Lot of Bull

  ur cows were the source of weekly cash flow when I was a kid. We had 7 or 8 milkers. Mother named them all, Hattie, Molly, Daisy, Brownie, and kept careful breeding and calving records. Mother was very fussy that milking times were 12 hours apart. It was her choice to get up very early to build the fire in the cook stove and prepare coffee. She and Dad drank coffee with crackers or bread and butter before going out to do the chores. Milking was only part of those chores.

In the winter when the cows were in the barn all night, and all day if the temperature stayed below zero, the manure was shoveled out and hay and grain rationed to all. The water tank was the lake so the cattle were let out to drink twice a day. A water hole was chopped in the foot-thick ice. The calves were given the skimmed milk allowing them to stay in from the cold.

The milk was run through the separator and the cream was sold. We saved whole milk for drinking and cream for coffee. We saved enough cream to churn into butter and Dad took the remainder to the creamery several times a week depending on how much we had, what the roads were like, and how hot the weather.

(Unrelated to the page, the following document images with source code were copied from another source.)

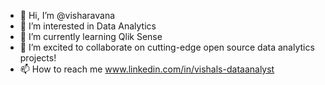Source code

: - 👋 Hi, I’m @visharavana
- 👀 I’m interested in Data Analytics
- 🌱 I’m currently learning Qlik Sense
- 💞️ I’m excited to collaborate on cutting-edge open source data analytics projects!
- 📫 How to reach me www.linkedin.com/in/vishals-dataanalyst

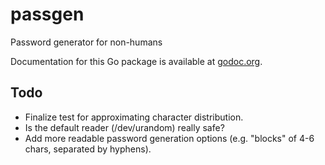 passgen
=======

Password generator for non-humans

Documentation for this Go package is available at [godoc.org](http://godoc.org/github.com/tvdburgt/passgen).

Todo
----

- Finalize test for approximating character distribution.
- Is the default reader (/dev/urandom) really safe?
- Add more readable password generation options (e.g. "blocks" of 4-6 chars,
  separated by hyphens).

Once the neighbors talked Dad into having a creamery truck pick up the whole milk. When he realized that whole milk was only worth 2 cents a gallon and the unseparated butterfat was worth less than the cream he took to the creamery, he felt the creamery was taking unfair advantage so we continued to separate the cream and fed the skim milk to the young stock. We always had plenty to drink and cook with.

Our cattle were shorthorns. They were a fairly beefy breed. Compared to Holsteins they gave more milk in proportion to the feed they ate. They gave from 8 to 10 quarts of milk twice a day. Most of them were hornless; although some of the calves were born with horns and they were often sawed off. Our one Guernsey, Brownie, had small curled horns.

Dad decided to keep one of Hattie's bull calves for breeding and his horns grew to over 12 inches long. We had been duly warned about how dangerous he might be if he decided to stick those horns to us. Even though we had played with him as a calf, he became too big and strong for us to push around. We were told again and again how a tame bull had playfully caught Grandpa Horton against the stall and broke his ribs. We must never let that happen to us.

In the summer the cattle grazed in the pasture on the far corner of the farm. That was usually where they were when it was time for the evening milking. Emil was supposed to go get the cows while I did the dishes after supper. I hated doing the dishes and he hated getting the cows so often we traded off.

I would get out at the end of the lane, which was the length of the first twenty-acre field and then all by myself I would yodel and sing at the top of my lungs. I wasn't always noisy and sometimes that paid dividends like the time I saw a litter of fox kits playing on the hillside. The mother must have been away hunting and the kits were rollicking around like a litter of kittens. They were fun to watch. Luckily I could go far around them and not disturb their play.

The cow path went through the edge of a slough on the way to the barn and I usually cut off across the field to avoid sinking ankle deep in mud. If I followed the cattle, I'd get muddy feet unless I rode one of the cattle. The only one that was tame enough - and the one that was last - was the bull. I waited until his feet sunk into the mud and then I slipped on his back for a ride across. I slipped off just before he pulled his feet onto dry land again. I had ridden him when he was a calf but after he grew up, I only rode him through the mud. We had an understanding or he would never have allowed it. I called him Sir Walter Raleigh.